FRANKFORT, Ky. (LEX 18) — Attorney General Andy Beshear says that the state Labor Cabinet may have failed to secure a single bond for any mining company operating in the state.
According to a press conference held by Beshear, a review conducted by his office found that as many as 30 mining companies should have bonds on file. None of them do.
The investigation was initiated after it was learned that Blackjewel in Harlan County had not secured a bond for their workers. After the mine closed July 1, miners’ paychecks bounced and they have not been paid since.
As Blackjewel closed without the secure bond, they have not been required to pay their employees. In response, many of the former miners are staging a protests by blocking coal trains from passing through the region.

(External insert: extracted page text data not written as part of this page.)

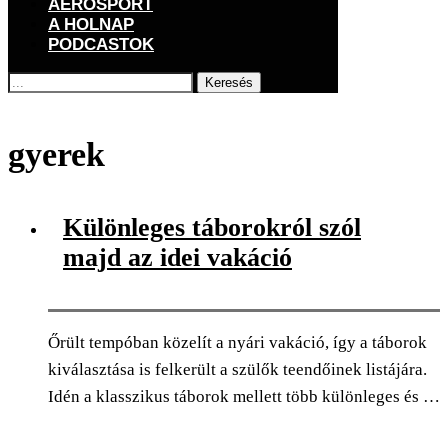
AEROSPORT
A HOLNAP
PODCASTOK
Keresés
Főoldal
Címkék
Posts tagged with "gyerek"
gyerek
Különleges táborokról szól
majd az idei vakáció
Őrült tempóban közelít a nyári vakáció, így a táborok
kiválasztása is felkerült a szülők teendőinek listájára.
Idén a klasszikus táborok mellett több különleges és …
0
Facebook
Twitter
Pinterest
Email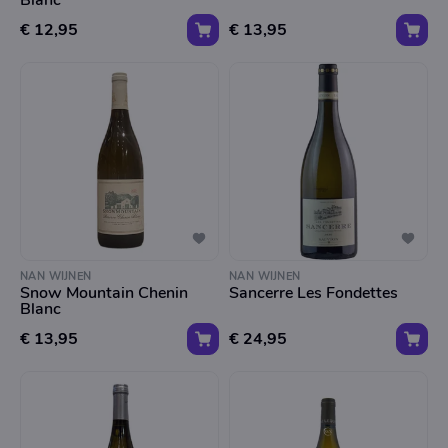
Blanc
€ 12,95
€ 13,95
NAN WIJNEN
NAN WIJNEN
Snow Mountain Chenin
Sancerre Les Fondettes
Blanc
€ 13,95
€ 24,95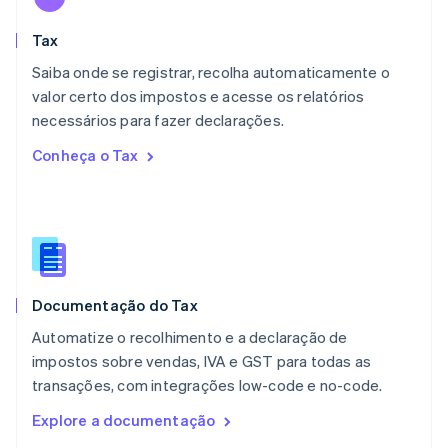
Malta
English
Tax
México
Español
English
Saiba onde se registrar, recolha automaticamente o
Noruega
valor certo dos impostos e acesse os relatórios
English
necessários para fazer declarações.
Nova Zelândia
English
Conheça o Tax
Países Baixos
Nederlands
English
Polônia
English
Portugal
Português
English
RAE de Hong Kong, China
Documentação do Tax
English
简体中文
Reino Unido
Automatize o recolhimento e a declaração de
English
impostos sobre vendas, IVA e GST para todas as
República Tcheca
transações, com integrações low-code e no-code.
English
Romênia
Explore a documentação
English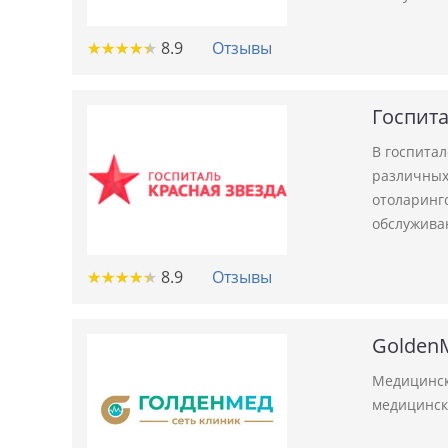
★
★
★
★
★
★
★
★
★
★
8.9
Отзывы
Госпита
В госпита
различных 
отоларинго
обслужива
★
★
★
★
★
★
★
★
★
★
8.9
Отзывы
GoldenM
Медицинск
медицински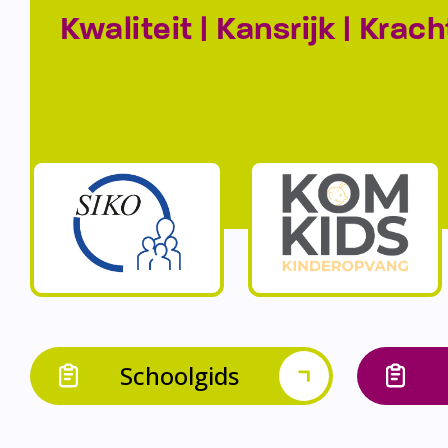
Kwaliteit | Kansrijk | Krach
Schoolgids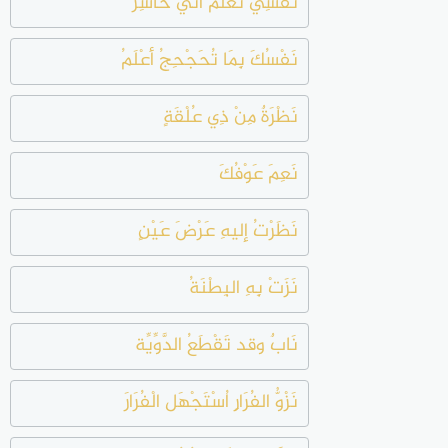
نَفْسِي تَعْلَمُ أنِّي خَاسِرٌ
نَفْسُكَ بِمَا تُحَجْحِجُ أعْلَمُ
نَظْرَةٌ مِنْ ذِي عُلْقَةٍ
نَعِمَ عَوْفُكَ
نَظَرْتُ إليهِ عَرْضَ عَيْنٍ
نَزَتْ بِهِ البِطْنَةُ
نَابٌ وقد تَقْطَعُ الدَّوِّيِّة
نَزْوُّ الفُرَارِ اُسْتَجْهَل الْفُرَارَ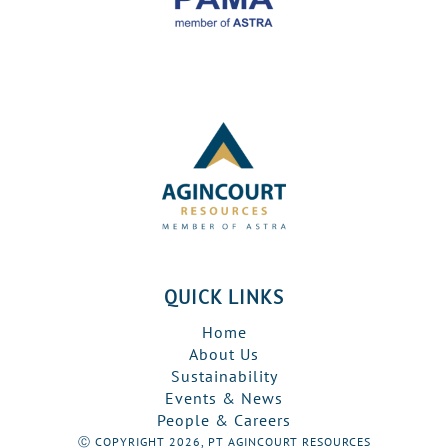
QUICK LINKS
Home
About Us
Sustainability
Events & News
People & Careers
Ⓒ COPYRIGHT 2026, PT AGINCOURT RESOURCES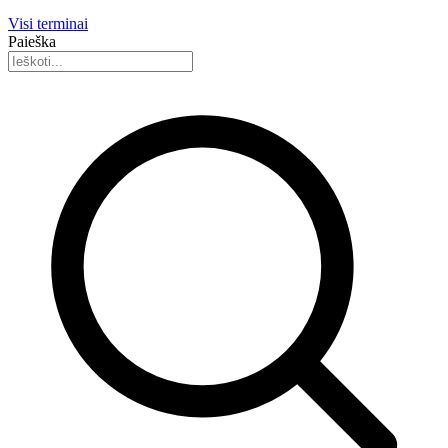
Visi terminai
Paieška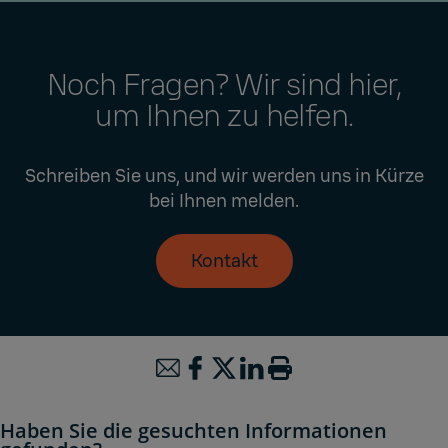
Noch Fragen? Wir sind hier,
um Ihnen zu helfen.
Schreiben Sie uns, und wir werden uns in Kürze
bei Ihnen melden.
Kontakt
Haben Sie die gesuchten Informationen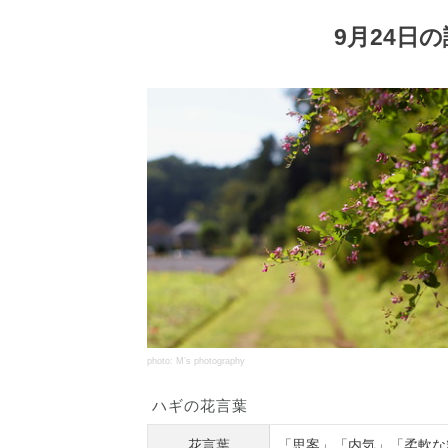
9月24日
photo: M’s photography
ハギの花言葉
花言葉
「思案」「内気」「柔軟な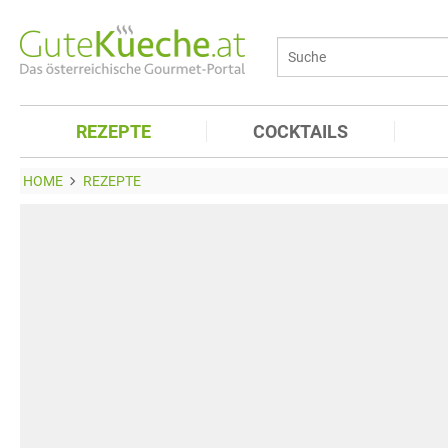
REZEPTE
COCKTAILS
HOME
REZEPTE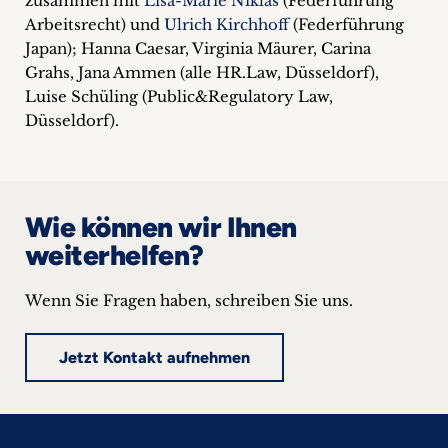
zusammen mit
Lisa-Marie Niklas
(Federführung
Arbeitsrecht) und
Ulrich Kirchhoff
(Federführung
Japan); Hanna Caesar, Virginia Mäurer, Carina
Grahs, Jana Ammen (alle HR.Law, Düsseldorf),
Luise Schüling (Public&Regulatory Law,
Düsseldorf).
Wie können wir Ihnen
weiterhelfen?
Wenn Sie Fragen haben, schreiben Sie uns.
Jetzt Kontakt aufnehmen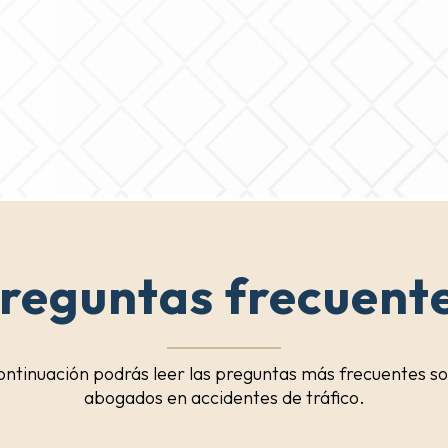
reguntas frecuent
ontinuación podrás leer las preguntas más frecuentes s
abogados en accidentes de tráfico.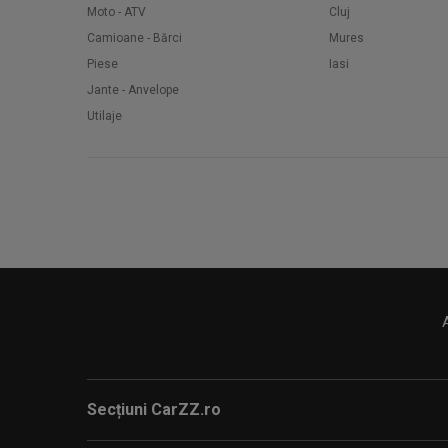
Moto - ATV
Cluj
Camioane - Bărci
Mures
Piese
Iasi
Jante - Anvelope
Utilaje
Secțiuni CarZZ.ro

“In response to Blackjewel’s closing, the Labor Cabinet claimed ‘there is no mechanism in law for them to figure out when a new company has opened in the state that is supposed to post a bond,’ but my office was able to determine this with publicly available information within a few days,” Beshear said. “The Labor Cabinet has an absolute duty to enforce the law and has utterly failed to do so. They must begin enforcing these bonds to assure no one ever goes through what the Blackjewel miners are going through.”
Beshear also noted that Bevin's administration urged lawmakers to pass legislation that would eliminate the requirement. The bill did not receive a vote on the floor of the state House after it was released from committee.
The Labor Cabinet released the following statement, "The full force of the Labor Cabinet is presently directed toward the recovery of unpaid wages for the coal miners affected by the Blackjewel bankruptcy. It’s curious that the Attorney General is just now weighing in with his after-the-fact advice. The Labor Cabinet has been working since July 5, when it was first made aware of the failure of Blackjewel to issue earned wages to coal miners, to get the miners paid. Conveniently, the Attorney General fails to mention that two of the five years included in his “look back” period were during his father’s administration. Where was the Attorney General during the first 3.5 years of his own administration, when reporting requirements could have been added to the bonding statute (KRS 337.200) that would have given the Labor Cabinet the tools it needed to identify non-compliance and enforce the requirement? Andy Beshear’s “Monday morning quarterbacking” is typical of him. He casts stones for political purposes, while the Labor Cabinet is on the front lines ensuring that the Blackjewel miners get paid."